Separating full from empty capsids is complicated by the fact that in almost every way, they appear nearly identical. “They both have similar structure, the same protein sequences,” Bal says. “They also have similar molecular weight, and similar density.” Given the similarity, it’s extremely challenging to separate them. “How do you come up with a method?”
Most systems presently use a method based on chromatography, in which the mixture passes through a column of absorbent material, and slight differences in the properties can cause them to pass through at different rates, so that they can be separated out. Because the differences are so slight, the process requires multiple rounds of processing, in addition to filtration steps, adding to the time and cost. The method is also inefficient, wasting up to 30 or 40 percent of the product, Bal says. And the resulting product is still only about two-thirds pure, with a third of inactive material remaining.
There is another purification method that is widely used in the small molecule pharmaceutical industry, which uses a preferential crystallization process instead of chromatography, but this method had not been tried for protein purification — specifically, capsid-based drugs — before. Bal decided to try it, since with this method “its operating time is low and the product loss is also very low, and the purity achieved is very, very high because of the high selectivity,” he says. The method separates out empty from full capsids in the solution, as well as separating out cell debris and other useless material, all in one step, without requiring the significant pre-processing and post-processing steps needed by the other methods.
“The time required for purification using the crystallization method is around four hours, compared to that required for the chromatography method, which is about 37 to 40 hours,” he says. “So basically, it is about 10 times more effective in terms of operating time.” This novel method will reduce the cost of gene therapy drugs by five to 10 times, he says.
The method relies on a very slight difference in the electrical potential of the full versus empty capsids. DNA molecules have a slight negative charge, whereas the surface of the capsids has a positive charge. “Because of that, the overall charge density distribution of the full capsids will be different from that of the empty capsids,” he says. That difference leads to a difference in the crystallization rates, which can be used to create conditions that favor the crystallization of the full capsids while leaving the empty ones behind.

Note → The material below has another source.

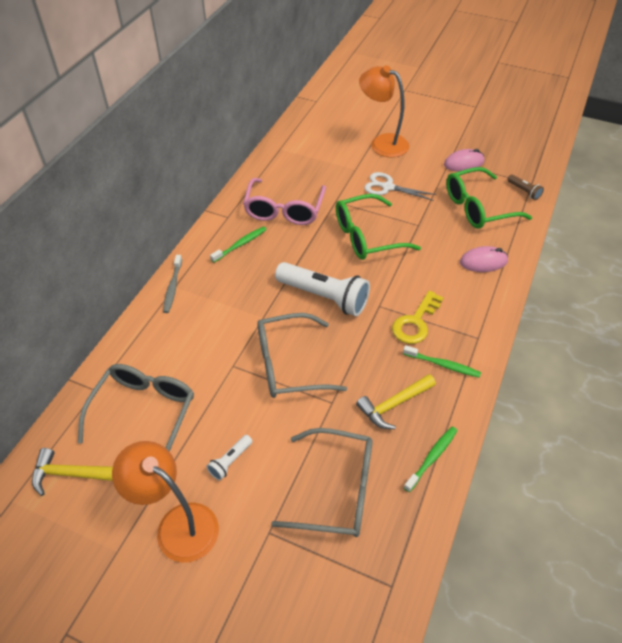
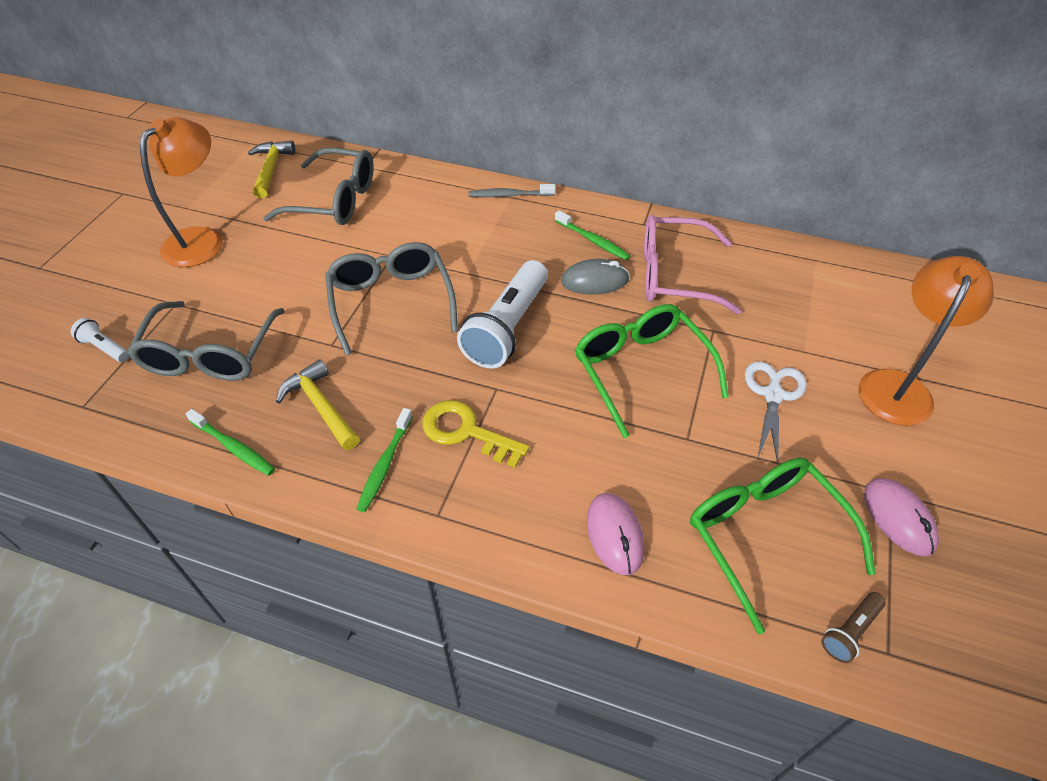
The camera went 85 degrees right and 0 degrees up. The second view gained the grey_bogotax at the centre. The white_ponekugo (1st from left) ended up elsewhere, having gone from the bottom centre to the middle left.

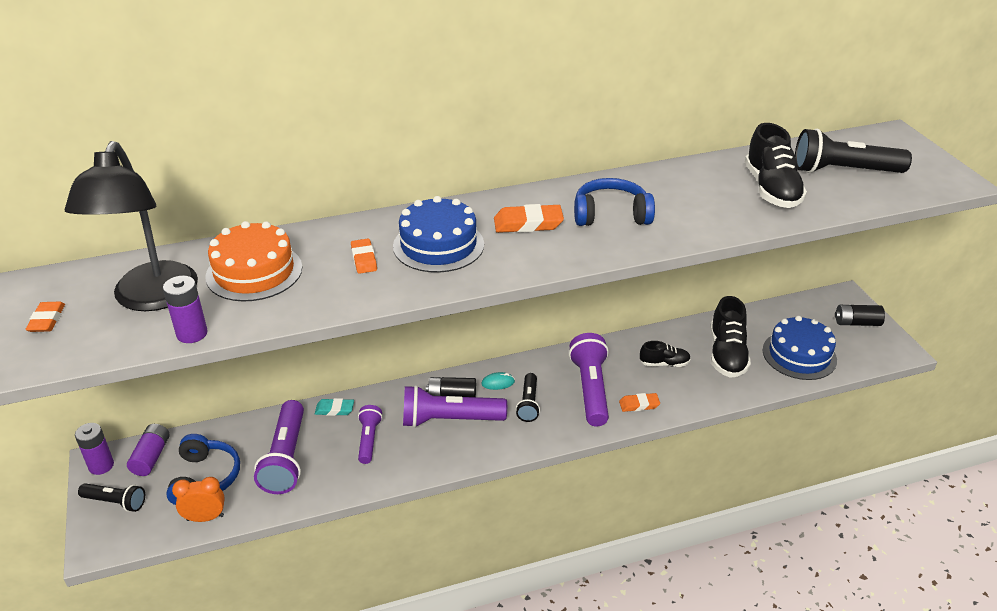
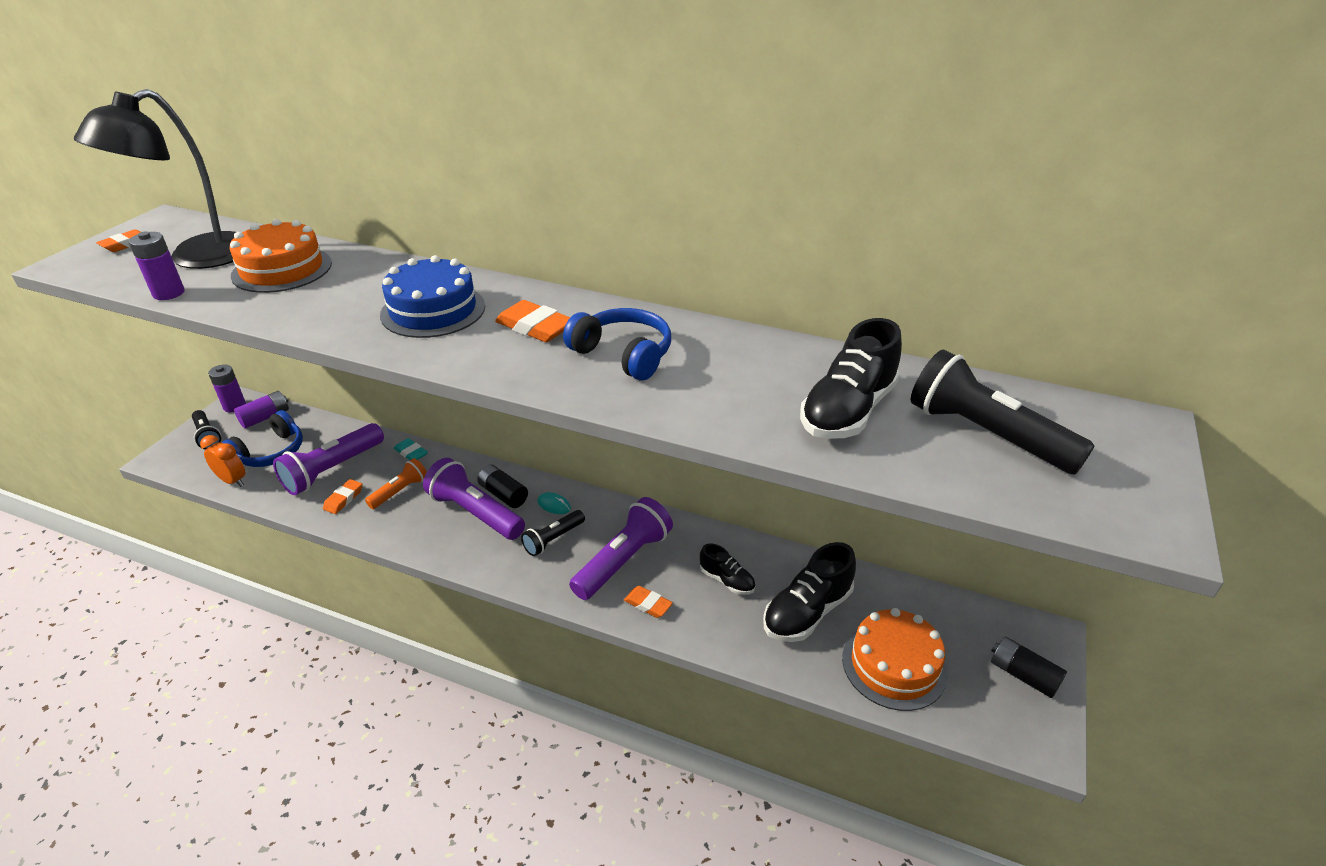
The camera went 40 degrees right and 0 degrees up. The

Tests proved the effectiveness of the method, which can be easily adapted to large-scale pharmaceutical manufacturing processes, he says. The team has applied for a patent through MIT’s Technology Licensing Office, and is already in discussions with a number of pharmaceutical companies about beginning trials of the system, which could lead to the system becoming commercialized within a couple of years, Bal says.
“They’re basically collaborating,” he says of the companies. “They’re transferring their samples for a trial with our method,” and ultimately the process will either be licensed to a company, or form the basis of a new startup company, he says.
In addition to Bal and Braatz, the research team also included Jacqueline Wolfrum, Paul Barone, Stacy Springs, Anthony Sinskey, and Robert Kotin, all of MIT’s Center for Biomedical Innovation. The work was supported by the Massachusetts Life Sciences Center, Sanofi S.A., Sartorius AG, Artemis Life Sciences, and the U.S. Food and Drug Administration.